Le sentiment d’isolement social est l’un des nombreux effets collatéraux de la période Covid et des confinements, pour toutes les tranches d’âges. « En revanche, alors qu’on s’attendait à avoir une baisse des appels du côté des jeunes après le Covid, nous avons remarqué qu’ils sont toujours aussi nombreux à nous solliciter encore aujourd’hui », constate Catherine Krebs.
Difficile de trouver une explication à ce phénomène qui impacte la santé mentale. Il semble que les réseaux sociaux peuvent avoir tendance à accentuer ce sentiment. « Beaucoup se plaignent d’être « ghosté », d’être mis à l’écart. On se rend compte de la puissance illusoire des réseaux sociaux, on peut avoir des amis sur ces réseaux mais le vivre extrêmement mal si on est bloqué ou mis à l’écart. Ces plateformes entraînent une démultiplication du sentiment d’isolement et reviennent beaucoup dans les souffrances des jeunes que nous avons », confirme l’écoutante de SOS Amitié.
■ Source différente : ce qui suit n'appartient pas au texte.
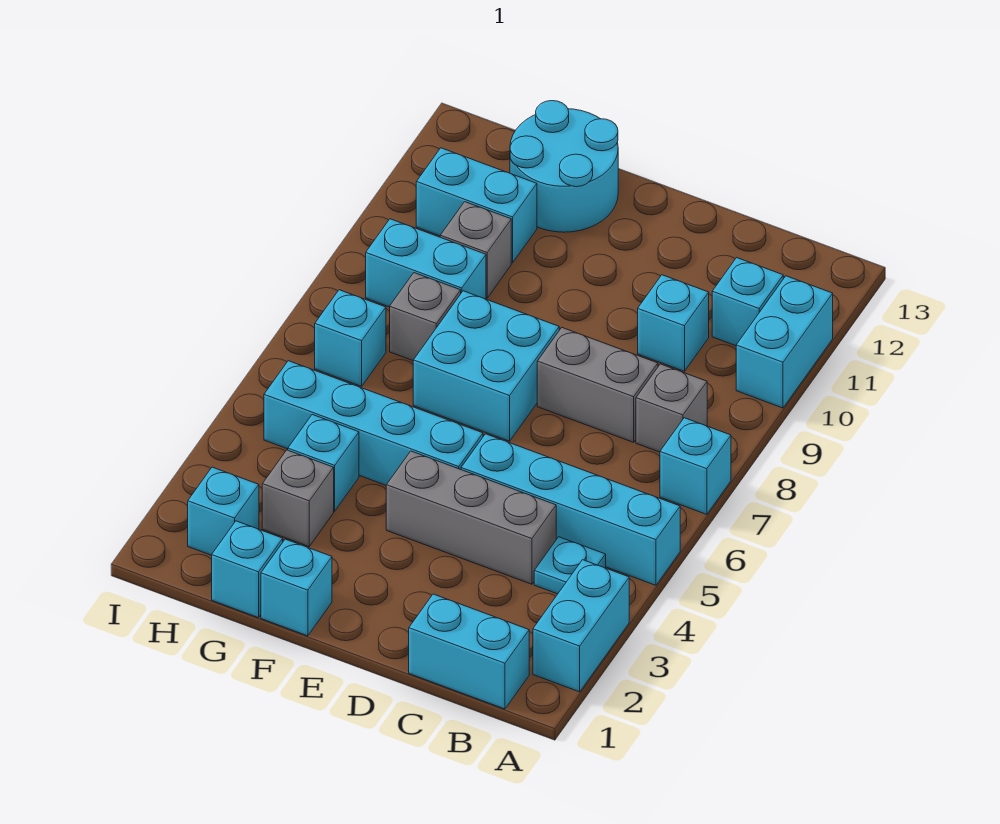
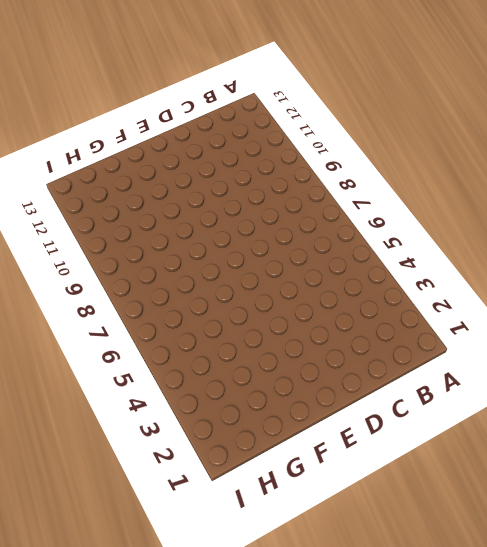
none -> cyan brick A2:A3 level 1
none -> cyan brick A5:D5 level 1
none -> cyan brick A7 level 1

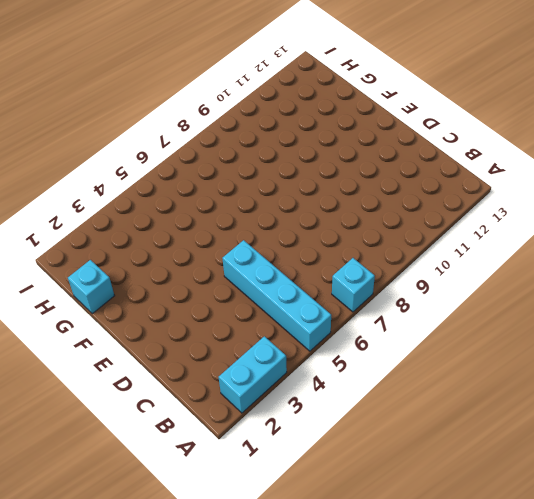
none -> cyan brick A10:A11 level 1
none -> cyan brick B1:C1 level 1
none -> cyan plate B4 level 1

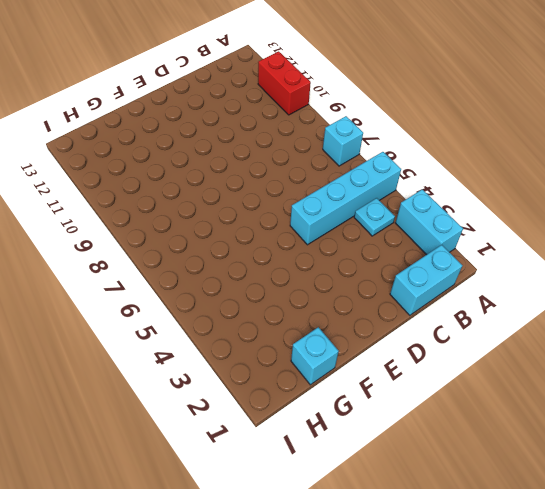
red brick A10:A11 level 1 -> cyan brick A10:A11 level 1
none -> grey brick B8 level 1
none -> cyan brick B11 level 1
none -> grey brick C4:E4 level 1

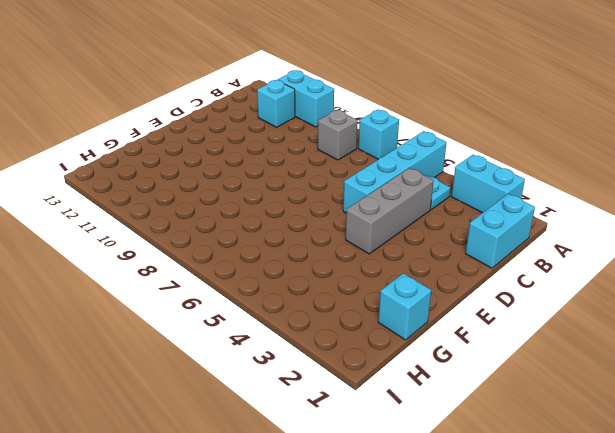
none -> grey brick C8:D8 level 1
none -> cyan brick C10 level 1
none -> cyan brick E5:H5 level 1

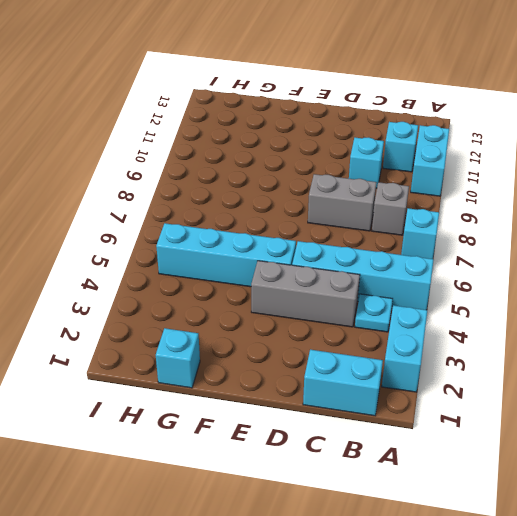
none -> cyan brick E7:F8 level 1
none -> cyan brick F1 level 1
none -> cyan round brick F12:G13 level 1

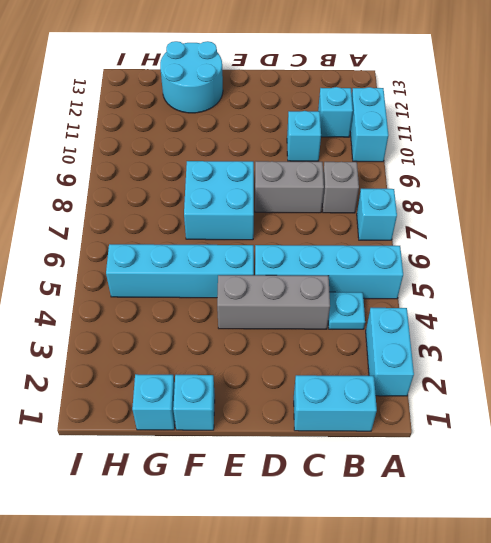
none -> grey brick G3 level 1
none -> cyan brick G4 level 1
none -> grey brick G8 level 1

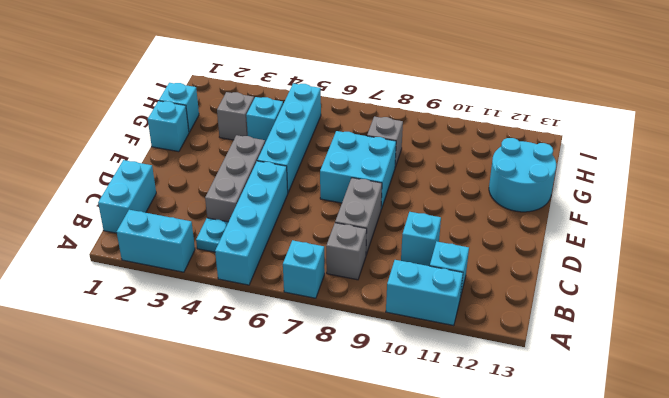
none -> cyan brick G9:H9 level 1
none -> grey brick G10 level 1
none -> cyan brick G11:H11 level 1

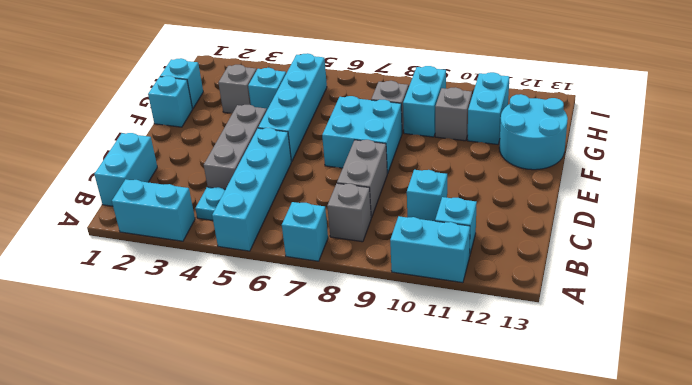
none -> cyan brick H2 level 1
none -> cyan brick H7 level 1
Dans les cas les plus graves, certains évoquent des cas de harcèlement, malheureusement fréquents en ligne.
Une inquiétude pour l’avenir
Chez les étudiants et jeunes salariés se tournant vers l’association, les questionnements et inquiétudes tournent beaucoup autour de leur avenir, leur orientation, de la société et de la planète, en plus du relationnel. « Est-ce que mes amis et mon entourage me conviennent ? À quoi va ressembler notre monde ? On est plutôt dans un état de doutes existentiels au sens très large, un sentiment d’insécurité et de sa place dans le monde et dans le futur proche », relève Catherine Krebs.
Certains évoquent également l’intelligence artificielle dans leur propos, persuadés de parler à un robot lorsqu’ils s’adressent au chat de SOS Amitié (il n’y a que des bénévoles pour répondre aux messages) mais, fatalistes et résignés, avouent préférer parler à un robot plutôt que de rester dans leur solitude.